*** Opening of Excerpt provided ***
Overview of topics in experimental design
Part 1 — Plackett-Burman Screening
What is it, in plain language?
Imagine you're trying to bake the perfect cake, and you suspect that seven things might affect how good it turns out: oven temperature, baking time, amount of sugar, type of flour, mixing speed, amount of butter, and egg quantity. You want to figure out which of these actually matter the most — but running experiments for every possible combination would take forever (with 7 factors at 2 levels each, that's 2⁷ = 128 experiments!).
Plackett-Burman design is a clever shortcut. It lets you screen many factors using surprisingly few experiments to figure out which ones are important. You won't get a perfect picture of how all the factors interact — but you'll quickly identify the "big hitters" worth investigating further.
Key facts:
- It's a screening design — used early in experimentation to filter many factors down to a few important ones.
- Each factor is tested at just two levels: a "low" value (written as
-or-1) and a "high" value (written as+or+1). - The number of experiments (called "runs") must be a multiple of 4: 8, 12, 16, 20, 24, etc.
- With N runs, you can study up to N − 1 factors.
*** Close of Excerpt provided ***
■ Prompt 1
Answer the following from the text on Plackett-Burman screening:
(a) How many experiments would be needed to run every combination of the seven cake-baking factors at two levels each?
(b) The number of runs in a Plackett-Burman design must be a multiple of which number?
(c) With N runs, up to how many factors can be studied?
■ Prompt 2
Continue the text on Plackett-Burman screening from the last line shown, keeping its plain-language style.
*** Opening of Given entries ***
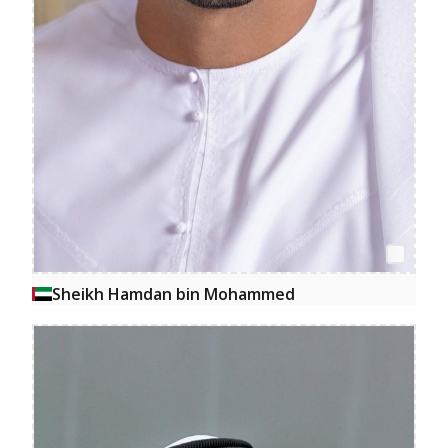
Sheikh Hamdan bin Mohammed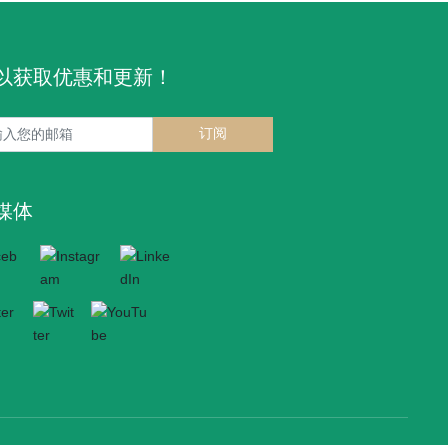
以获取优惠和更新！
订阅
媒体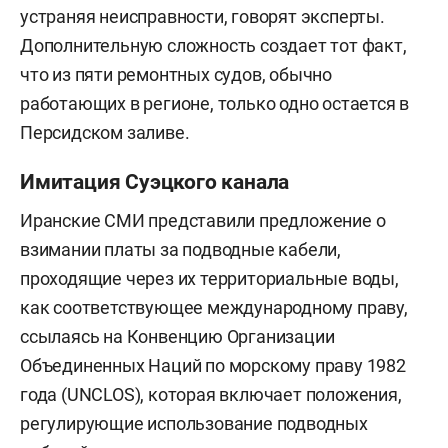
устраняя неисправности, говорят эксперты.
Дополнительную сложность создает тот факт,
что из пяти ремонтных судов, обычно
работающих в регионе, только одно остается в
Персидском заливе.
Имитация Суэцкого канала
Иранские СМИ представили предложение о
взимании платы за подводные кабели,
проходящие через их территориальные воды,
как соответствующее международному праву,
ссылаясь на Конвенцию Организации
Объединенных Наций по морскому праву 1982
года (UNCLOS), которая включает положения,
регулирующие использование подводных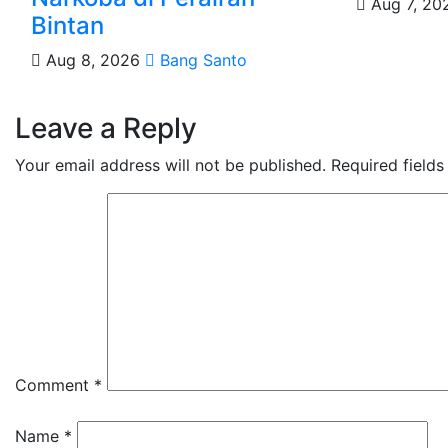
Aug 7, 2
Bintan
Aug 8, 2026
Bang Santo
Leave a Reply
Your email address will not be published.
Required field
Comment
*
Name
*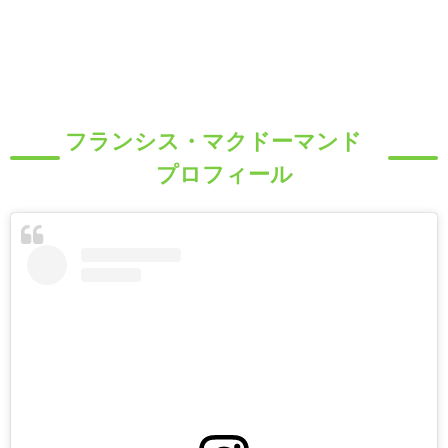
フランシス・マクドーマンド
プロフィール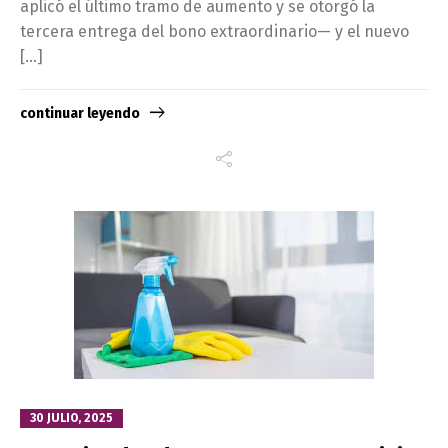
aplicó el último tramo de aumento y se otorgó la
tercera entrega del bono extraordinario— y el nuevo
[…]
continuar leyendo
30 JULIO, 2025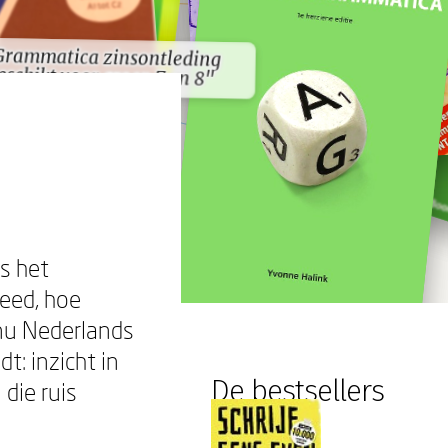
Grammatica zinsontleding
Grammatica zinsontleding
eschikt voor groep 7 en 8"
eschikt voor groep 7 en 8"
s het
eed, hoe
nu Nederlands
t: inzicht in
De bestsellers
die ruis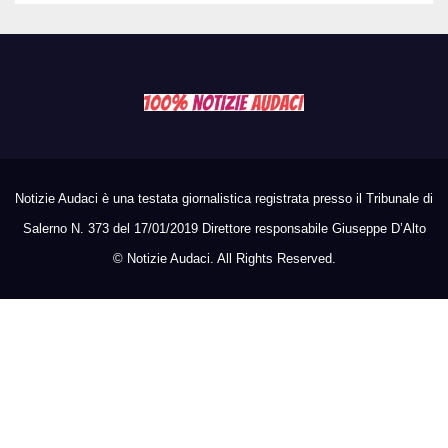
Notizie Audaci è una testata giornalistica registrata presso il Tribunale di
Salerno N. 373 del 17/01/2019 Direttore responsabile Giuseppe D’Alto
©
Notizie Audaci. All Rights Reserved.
*** Close of Given entries ***
■ Expected answer 1
(a) 128 experiments (2⁷).
(b) 4.
(c) N − 1 factors.

■ Expected answer 2
The Steps
Step 1: List your factors and pick two levels for each
Pick the things you want to test. For each one, choose a sensible "low" and "high" value. The levels should be far enough apart to actually produce a difference, but still realistic.
Step 2: Decide how many runs you need
Use the smallest multiple of 4 that is at least one more than your number of factors.
- 1–3 factors → 4 runs
- 4–7 factors → 8 runs
- 8–11 factors → 12 runs
- 12–15 factors → 16 runs
Step 3: Build the design matrix
A design matrix is a table that tells you exactly what settings to use in each experiment. You build it from a special starting row called a generator row (pre-tabulated in any DOE reference). Then you "shift" the row to make all the other rows, and finish with a row of all -'s.
Step 4: Randomize the run order
Don't run the experiments in the order they appear in the table — shuffle them. This protects you from time-related effects (equipment warming up, weather changing).
Step 5: Run the experiments and record the response
The "response" is whatever you're measuring — yield, strength, taste score, error rate.
Step 6: Calculate the effect of each factor
Effect = (Average response when factor is at +) − (Average response when factor is at −)
A large positive effect means raising that factor increases the response. Close to zero means the factor probably doesn't matter.
Step 7: Identify the important factors
The factors with the largest absolute effects are your "vital few." Plot them on a Pareto chart or half-normal plot to visually separate signal from noise.
A Fully Worked Example
The scenario: You're a chemist trying to maximize the yield (%) of a chemical reaction. You suspect 7 factors could influence yield.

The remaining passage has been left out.